* Text segment:
##########

It’s totally unclear what this means in terms of real life, except that you can hope (or hypothesize, or verify), that if the rating process of movies is “linear” in nature then this formal representation will accurately reflect the real world. It’s like how physicists all secretly know that mathematics doesn’t literally dictate the laws of nature, because humans made up math in their heads and if you poke nature too hard the math breaks down, but it’s so damn convenient to describe hypotheses (and so damn accurate), that we can’t avoid using it to design airplanes. And we haven’t found anything better than math for this purpose.

Likewise, movie ratings aren’t literally a linear map, but if we pretend they are we can make algorithms that predict how people rate movies with pretty good accuracy. So if you know that Skyfall gets ratings 1,2, and 1 from Aisha, Bob, and Chandrika, respectively, then a new person would rate Skyfall based on a linear combination of how well they align with these three people. In other words, up to a linear combination, in this example Aisha, Bob, and Chandrika epitomize the process of rating movies.

##########

Please retype the passage above on modeling movie ratings as a linear map, word for word.

##########

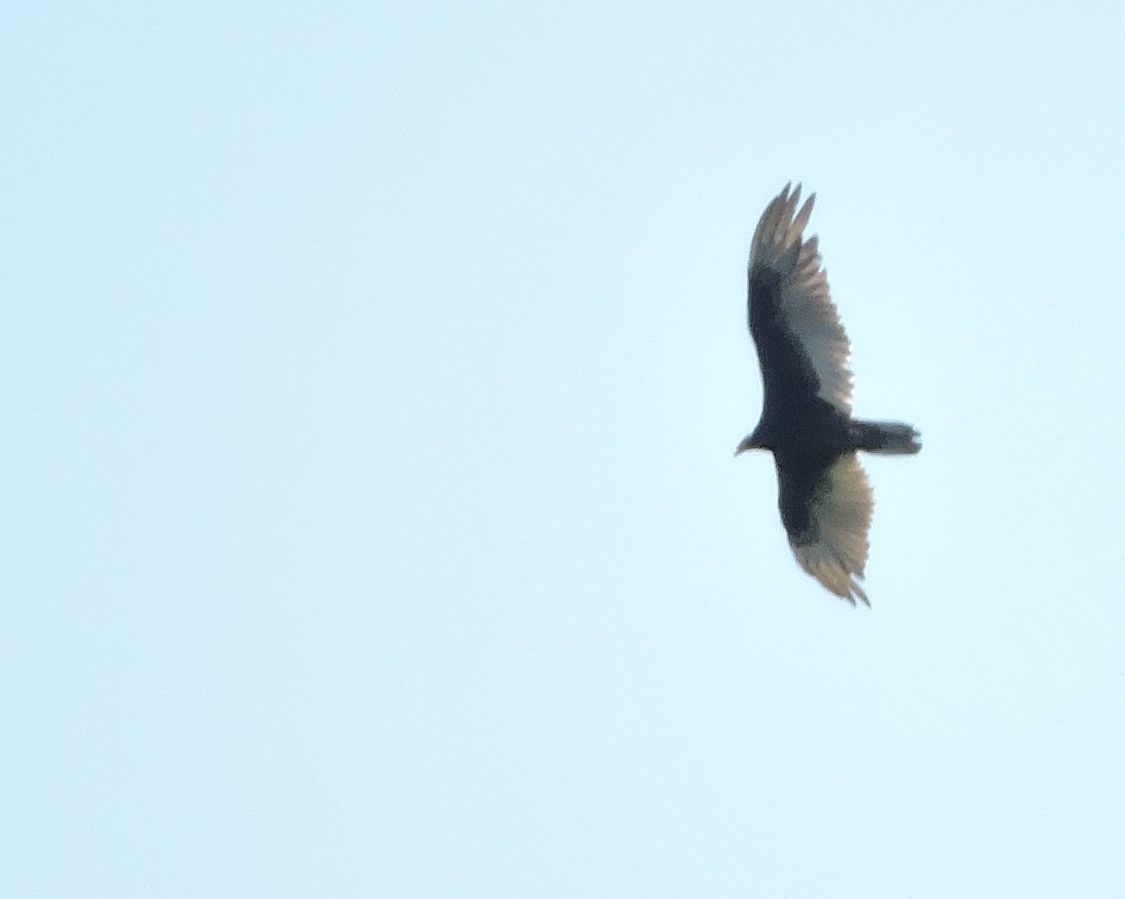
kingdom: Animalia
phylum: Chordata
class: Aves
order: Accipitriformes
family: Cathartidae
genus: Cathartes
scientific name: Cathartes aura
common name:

##########

* Response to the exercise:
It’s totally unclear what this means in terms of real life, except that you can hope (or hypothesize, or verify), that if the rating process of movies is “linear” in nature then this formal representation will accurately reflect the real world. It’s like how physicists all secretly know that mathematics doesn’t literally dictate the laws of nature, because humans made up math in their heads and if you poke nature too hard the math breaks down, but it’s so damn convenient to describe hypotheses (and so damn accurate), that we can’t avoid using it to design airplanes. And we haven’t found anything better than math for this purpose.

Likewise, movie ratings aren’t literally a linear map, but if we pretend they are we can make algorithms that predict how people rate movies with pretty good accuracy. So if you know that Skyfall gets ratings 1,2, and 1 from Aisha, Bob, and Chandrika, respectively, then a new person would rate Skyfall based on a linear combination of how well they align with these three people. In other words, up to a linear combination, in this example Aisha, Bob, and Chandrika epitomize the process of rating movies.